The Dead Girls Club
I love secretive thrillers almost as much as I love horror novels so I was excited when I heard about The Dead Girls Club because it promised a bit of both. In the end it was more of a thriller with a horror threat/thread running throughout. Those bits were creepy as heck though!
I don’t like to say too much about thrillers/mysteries/suspense novels (or whatever you like to call them) because it is far too easy to say too much so I’m going to keep this brief. Basically it is a tale told in two timelines. There is the Then and there is the Now. Heather features in both timelines because this is her story. Things start out weird when a grown up Heather receives an unwanted surprise. Someone has left an envelope in her office, tucked inside is a necklace that was last seen on a dead girl. This sends Heather into a spiral as her past comes back to haunt her.

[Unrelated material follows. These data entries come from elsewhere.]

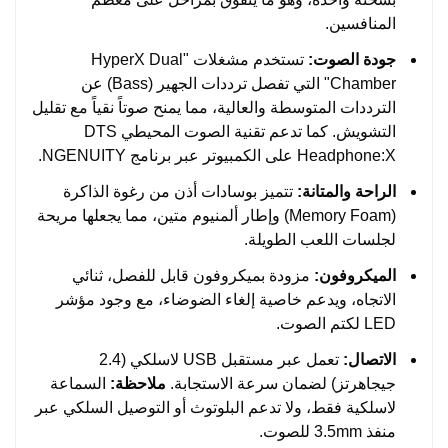
المنافسين.
جودة الصوت:
تستخدم مشغلات "HyperX Dual
Chamber" التي تفصل ترددات الجهير (Bass) عن
الترددات المتوسطة والعالية، مما يمنح صوتاً نقياً مع تقليل
التشويش. كما تدعم تقنية الصوت المحيطي DTS
Headphone:X على الكمبيوتر عبر برنامج NGENUITY.
الراحة والمتانة:
تتميز بوسادات أذن من رغوة الذاكرة
(Memory Foam) وإطار ألمنيوم متين، مما يجعلها مريحة
لجلسات اللعب الطويلة.
الميكروفون:
مزودة بميكروفون قابل للفصل، ثنائي
الاتجاه، ويدعم خاصية إلغاء الضوضاء، مع وجود مؤشر
LED لكتم الصوت.
الاتصال:
تعمل عبر مستقبل USB لاسلكي (2.4
جيجاهرتز) لضمان سرعة الاستجابة.
ملاحظة:
السماعة
لاسلكية فقط، ولا تدعم البلوتوث أو التوصيل السلكي عبر
منفذ 3.5mm للصوت.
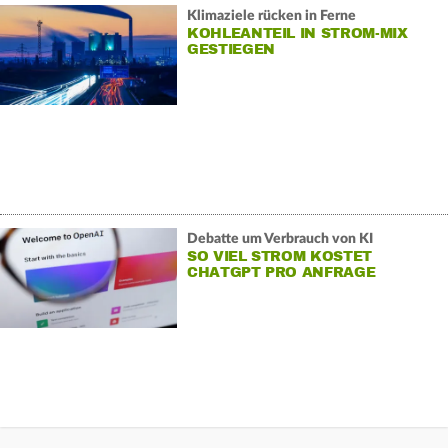
Klimaziele rücken in Ferne
KOHLEANTEIL IN STROM-MIX
GESTIEGEN
Debatte um Verbrauch von KI
SO VIEL STROM KOSTET
CHATGPT PRO ANFRAGE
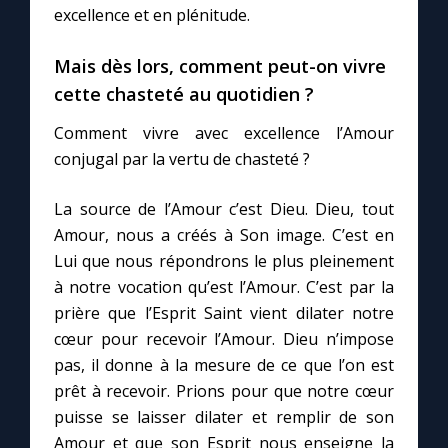
excellence et en plénitude.
Mais dès lors, comment peut-on vivre
cette chasteté au quotidien ?
Comment vivre avec excellence l’Amour
conjugal par la vertu de chasteté ?
La source de l’Amour c’est Dieu. Dieu, tout
Amour, nous a créés à Son image. C’est en
Lui que nous répondrons le plus pleinement
à notre vocation qu’est l’Amour. C’est par la
prière que l’Esprit Saint vient dilater notre
cœur pour recevoir l’Amour. Dieu n’impose
pas, il donne à la mesure de ce que l’on est
prêt à recevoir. Prions pour que notre cœur
puisse se laisser dilater et remplir de son
Amour et que son Esprit nous enseigne la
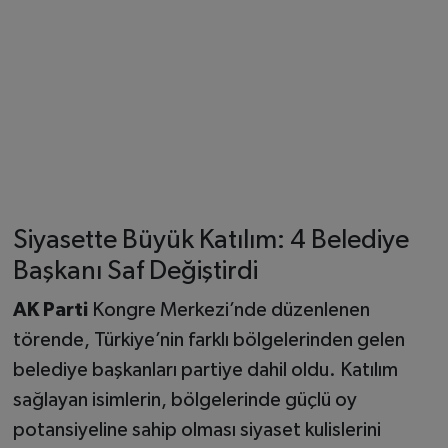
Siyasette Büyük Katılım: 4 Belediye
Başkanı Saf Değiştirdi
AK Parti
Kongre Merkezi’nde düzenlenen
törende, Türkiye’nin farklı bölgelerinden gelen
belediye başkanları partiye dahil oldu. Katılım
sağlayan isimlerin, bölgelerinde güçlü oy
potansiyeline sahip olması siyaset kulislerini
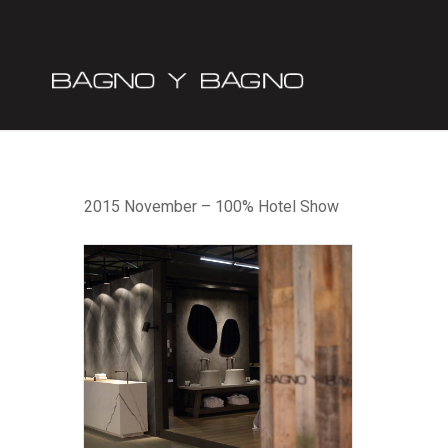
2015 November – 100% Hotel Show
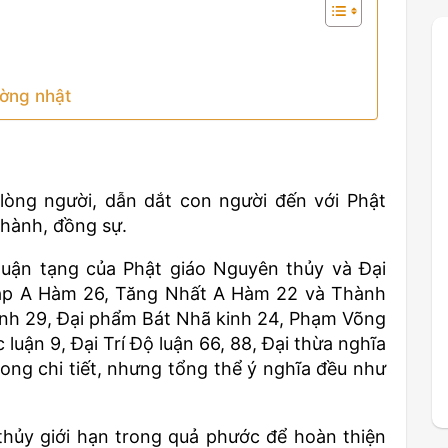
ường nhật
òng người, dẫn dắt con người đến với Phật
 hành, đồng sự.
uận tạng của Phật giáo Nguyên thủy và Đại
Tạp A Hàm 26, Tăng Nhất A Hàm 22 và Thành
kinh 29, Đại phẩm Bát Nhã kinh 24, Phạm Võng
luận 9, Đại Trí Độ luận 66, 88, Đại thừa nghĩa
ng chi tiết, nhưng tổng thể ý nghĩa đều như
thủy giới hạn trong quả phước để hoàn thiện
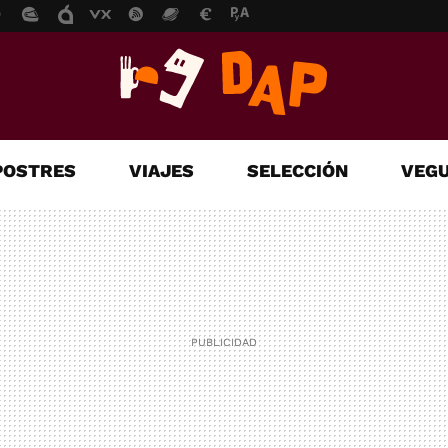
POSTRES
VIAJES
SELECCIÓN
VEGU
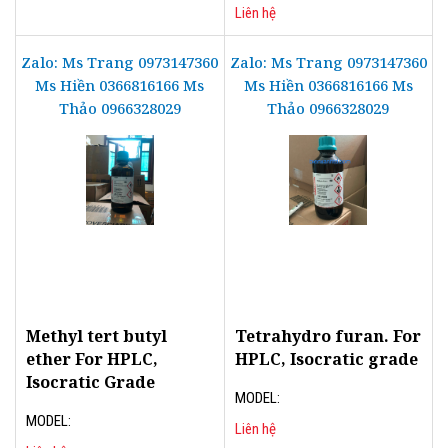
Liên hệ
Zalo: Ms Trang 0973147360
Zalo: Ms Trang 0973147360
Ms Hiền 0366816166 Ms
Ms Hiền 0366816166 Ms
Thảo 0966328029
Thảo 0966328029
Methyl tert butyl
Tetrahydro furan. For
ether For HPLC,
HPLC, Isocratic grade
Isocratic Grade
MODEL:
MODEL:
Liên hệ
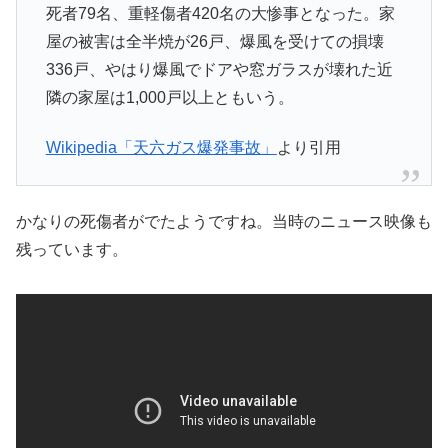
死者79名、重軽傷者420名の大惨事となった。家
屋の被害は全半焼が26戸、爆風を受けての損壊
336戸、やはり爆風でドアや窓ガラスが壊れた近
隣の家屋は1,000戸以上ともいう。
Wikipedia「天六ガス爆発事故」
より引用
かなりの死傷者がでたようですね。当時のニュース映像も
残っています。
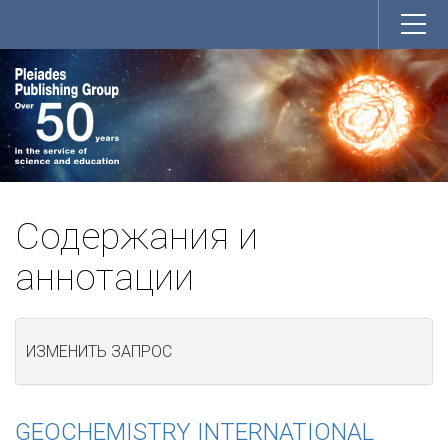
Содержания и
аннотации
ИЗМЕНИТЬ ЗАПРОС
GEOCHEMISTRY INTERNATIONAL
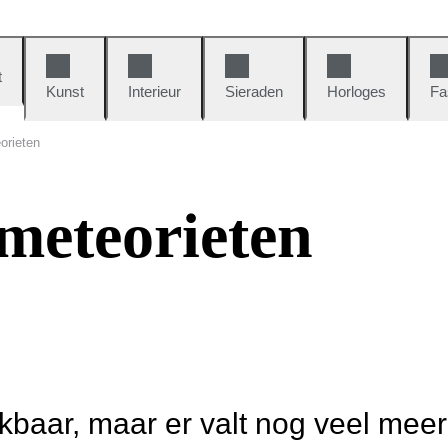
t
Kunst
Interieur
Sieraden
Horloges
Fa
orieten
meteorieten
ikbaar, maar er valt nog veel mee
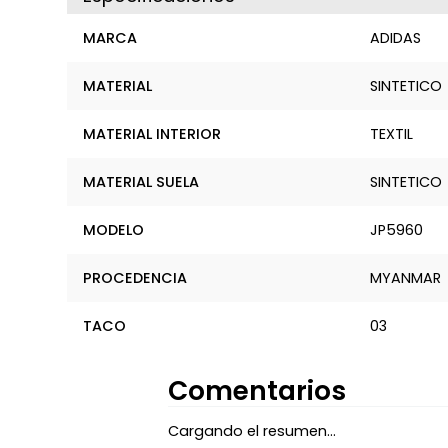
MARCA
ADIDAS
MATERIAL
SINTETICO
MATERIAL INTERIOR
TEXTIL
MATERIAL SUELA
SINTETICO
MODELO
JP5960
PROCEDENCIA
MYANMAR
TACO
03
Comentarios
Cargando el resumen…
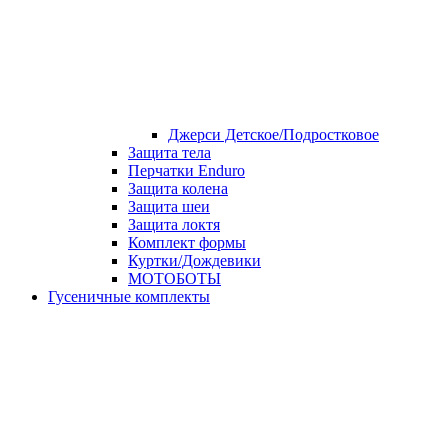
Джерси Детское/Подростковое
Защита тела
Перчатки Enduro
Защита колена
Защита шеи
Защита локтя
Комплект формы
Куртки/Дождевики
МОТОБОТЫ
Гусеничные комплекты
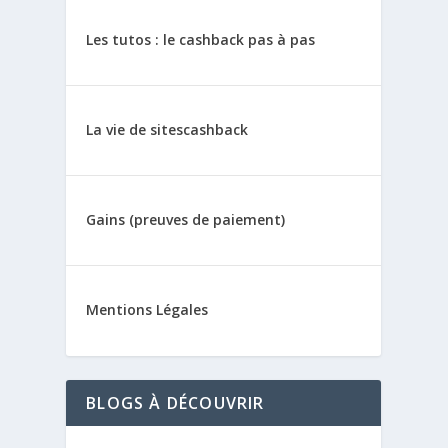
Les tutos : le cashback pas à pas
La vie de sitescashback
Gains (preuves de paiement)
Mentions Légales
BLOGS À DÉCOUVRIR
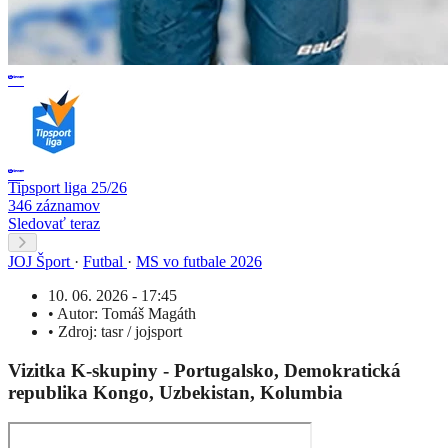
Tipsport liga 25/26
346 záznamov
Sledovať teraz
JOJ Šport
·
Futbal
·
MS vo futbale 2026
10. 06. 2026 - 17:45
•
Autor:
Tomáš Magáth
•
Zdroj:
tasr / jojsport
Vizitka K-skupiny - Portugalsko, Demokratická
republika Kongo, Uzbekistan, Kolumbia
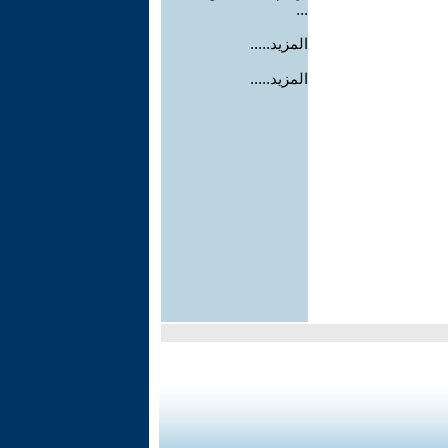
...
المزيد.....
المزيد.....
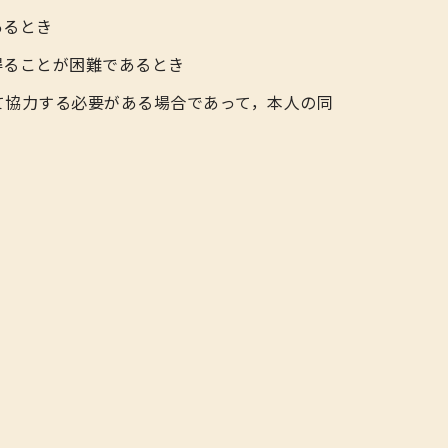
あるとき
得ることが困難であるとき
て協力する必要がある場合であって，本人の同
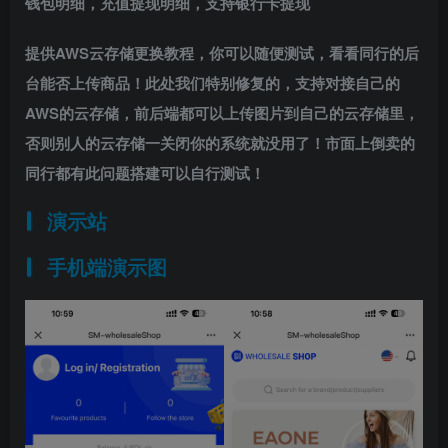
钱包明细，充值提现明细，支持银行卡提现
提供AWS云存储更换教程，你可以随便测试，看看同行的后
台能否上传商品！此处我们特别修复的，支持对接自己的
AWS的云存储，前后端都可以上传图片到自己的云存储里，
否则别人的云存储一关闭你的系统就没用了！市面上倒卖的
同行都有此问题搭建可以自行测试！
演示站
手机端演示图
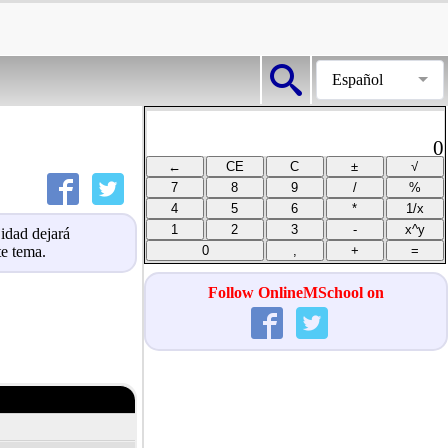
Español
0
idad dejará
te tema.
Follow OnlineMSchool on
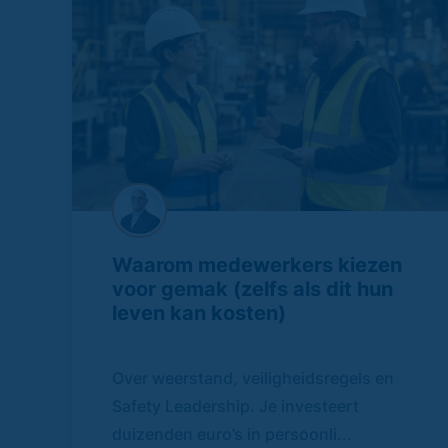
Waarom medewerkers kiezen
voor gemak (zelfs als dit hun
leven kan kosten)
Over weerstand, veiligheidsregels en
Safety Leadership. Je investeert
duizenden euro’s in persoonli...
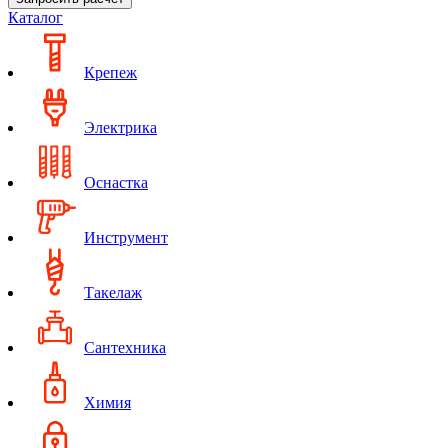
Каталог
Крепеж
Электрика
Оснастка
Инструмент
Такелаж
Сантехника
Химия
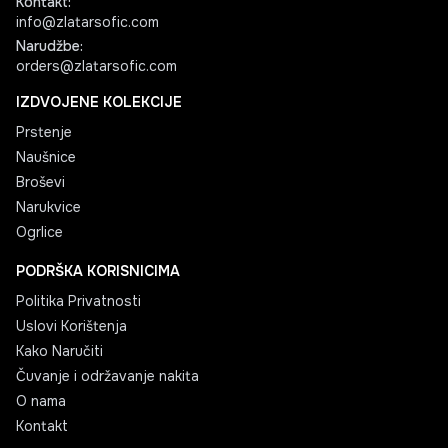
Kontakt
:
info@zlatarsofic.com
Narudžbe
:
orders@zlatarsofic.com
IZDVOJENE KOLEKCIJE
Prstenje
Naušnice
Broševi
Narukvice
Ogrlice
PODRŠKA KORISNICIMA
Politika Privatnosti
Uslovi Korištenja
Kako Naručiti
Čuvanje i održavanje nakita
O nama
Kontakt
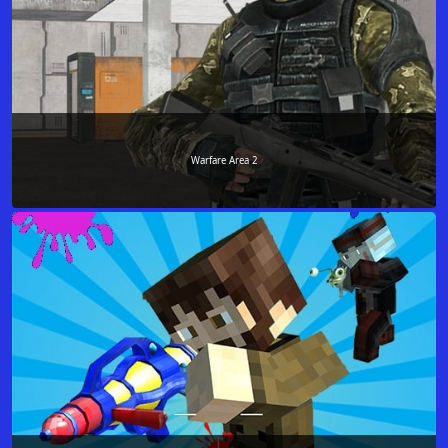
Warfare Area 2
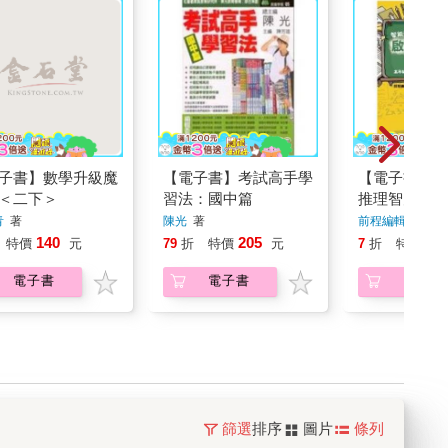
子書】數學升級魔
【電子書】考試高手學
【電子書】啟
＜二下＞
習法：國中篇
推理智力測驗
2》
青
著
陳光
著
前程編輯部
著
140
205
12
特價
元
79
折
特價
元
7
折
特價
電子書
電子書
電子書
篩選
排序
圖片
條列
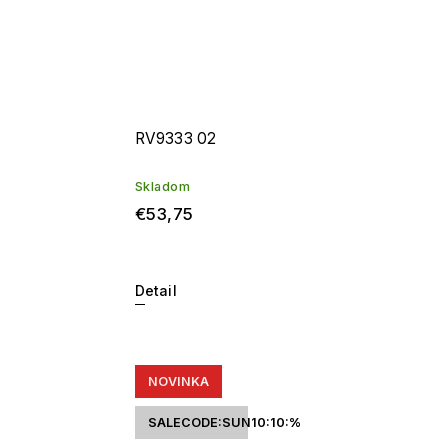
RV9333 02
Skladom
€53,75
Detail
NOVINKA
SALECODE:SUN10:10:%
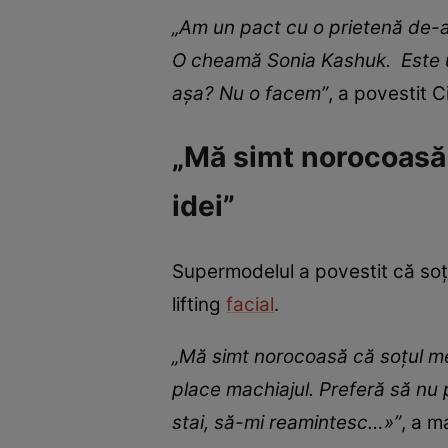
„Am un pact cu o prietenă de-a
O cheamă Sonia Kashuk. Este un
așa? Nu o facem”
, a povestit 
„Mă simt norocoasă 
idei”
Supermodelul a povestit că soțu
lifting
facial
.
„Mă simt norocoasă că soțul meu
place machiajul. Preferă să nu p
stai, să-mi reamintesc…»”
, a m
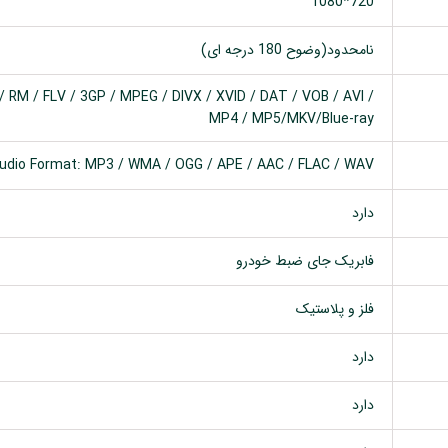
720*1080
نامحدود(وضوح 180 درجه ای)
 RM / FLV / 3GP / MPEG / DIVX / XVID / DAT / VOB / AVI /
MP4 / MP5/MKV/Blue-ray
udio Format: MP3 / WMA / OGG / APE / AAC / FLAC / WAV
دارد
فابریک جای ضبط خودرو
فلز و پلاستیک
دارد
دارد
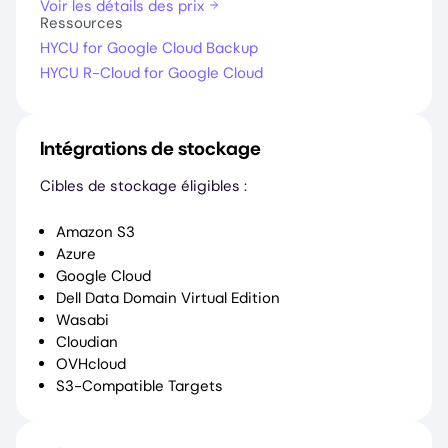
Voir les détails des prix
Ressources
HYCU for Google Cloud Backup
HYCU R-Cloud for Google Cloud
Intégrations de stockage
Cibles de stockage éligibles :
Amazon S3
Azure
Google Cloud
Dell Data Domain Virtual Edition
Wasabi
Cloudian
OVHcloud
S3-Compatible Targets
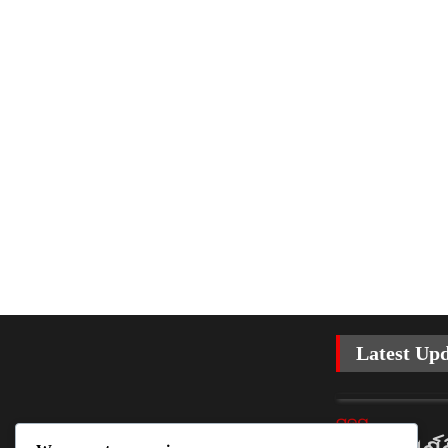
Latest Up
ରାଜ୍ୟ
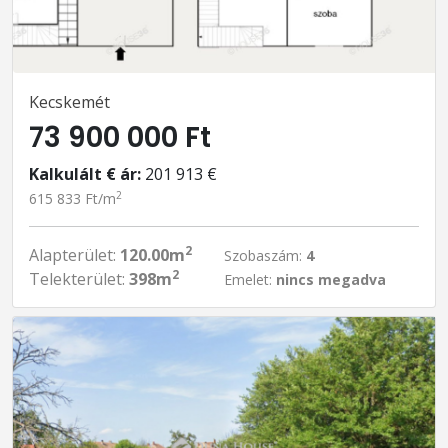
Kecskemét
73 900 000 Ft
Kalkulált € ár:
201 913 €
2
615 833 Ft/m
2
Alapterület:
120.00m
Szobaszám:
4
2
Telekterület:
398m
Emelet:
nincs megadva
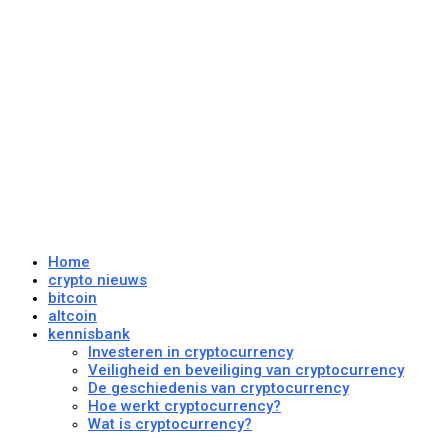
Home
crypto nieuws
bitcoin
altcoin
kennisbank
Investeren in cryptocurrency
Veiligheid en beveiliging van cryptocurrency
De geschiedenis van cryptocurrency
Hoe werkt cryptocurrency?
Wat is cryptocurrency?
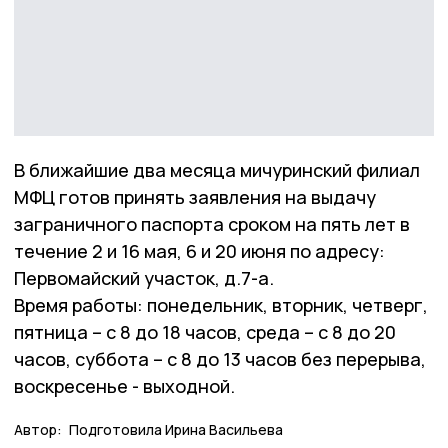
В ближайшие два месяца мичуринский филиал
МФЦ готов принять заявления на выдачу
заграничного паспорта сроком на пять лет в
течение 2 и 16 мая, 6 и 20 июня по адресу:
Первомайский участок, д.7-а.
Время работы: понедельник, вторник, четверг,
пятница – с 8 до 18 часов, среда – с 8 до 20
часов, суббота – с 8 до 13 часов без перерыва,
воскресенье - выходной.
Автор:
Подготовила Ирина Васильева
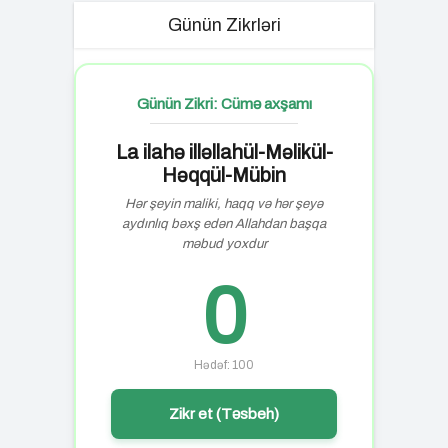
Günün Zikrləri
Günün Zikri: Cümə axşamı
La ilahə illəllahül-Məlikül-
Həqqül-Mübin
Hər şeyin maliki, haqq və hər şeyə
aydınlıq bəxş edən Allahdan başqa
məbud yoxdur
0
Hədəf: 100
Zikr et (Təsbeh)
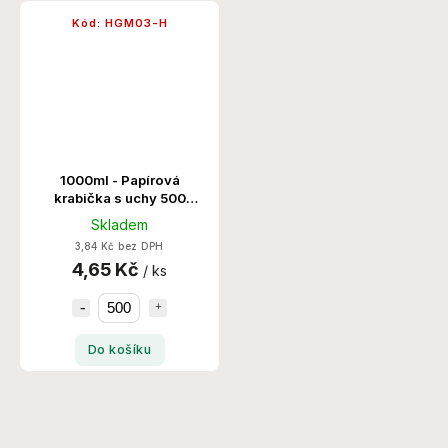
Kód:
HGM03-H
1000ml - Papírová
krabička s uchy 500
Ks/Krt
Skladem
3,84 Kč bez DPH
4,65 Kč
/ ks
Do košíku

I’ll get this out of the way first. Adult Heather is a MESS. She remains a mess and she becomes a bigger mess as more of her story is revealed in the Now. She is a professional woman with a very difficult job but you’d never know it based on some of the decisions she makes in this story. She allows her past to consume her and she acts irrationally. With all of that said, it makes sense. I mean, this woman is hiding some serious shit that would send the sanest person into a panicked spiral so I get it and these aren’t complaints. Not from me, anyway. I like imperfect characters and Heather is most definitely one of those.
“I have done a monstrous thing, but I’m not a monster. I’m not.”
In the THEN section we meet Heather and her closest friends when they’re about 12 or so. They have an obsession with true crime and all things spooky and call their little group the “Dead Girls Club”. They hang out at an abandoned house and tell each other creepy tales. The most compelling one is the story of the Red Lady. They work each other up into a frenzy with that one and it is totally believable. One of the girls is experiencing trauma at home and they attempt to summon the Red Lady and things, as they do, go awry.
I loved the backstory and the entire mythos around the Red Lady. It was goosebump inducing. It's easy to imagine how a group of young girls could become consumed with the appeal of it all. The coming of age story of these girls was a breath of fresh air. We typically get stories featuring boys and their spooky childhoods. This was a very genuine tale about girls. From the talk of periods to the petty jealousy and daily worries and easily bruised friendships, it was all very real and I enjoyed the THEN segments more than I can say. They were painful and authentic to the experience of growing up female. I would like more of this kind of fiction, please!
The Dead Girls Club may not be what I’d consider a perfect story and it has a very wispy thread of horror, but it IS super creepy and mysterious and highly readable – just the way I like my thrillers and I recommend it if anything I’ve said above intrigues you.
I received my copy for review consideration from Netgalley.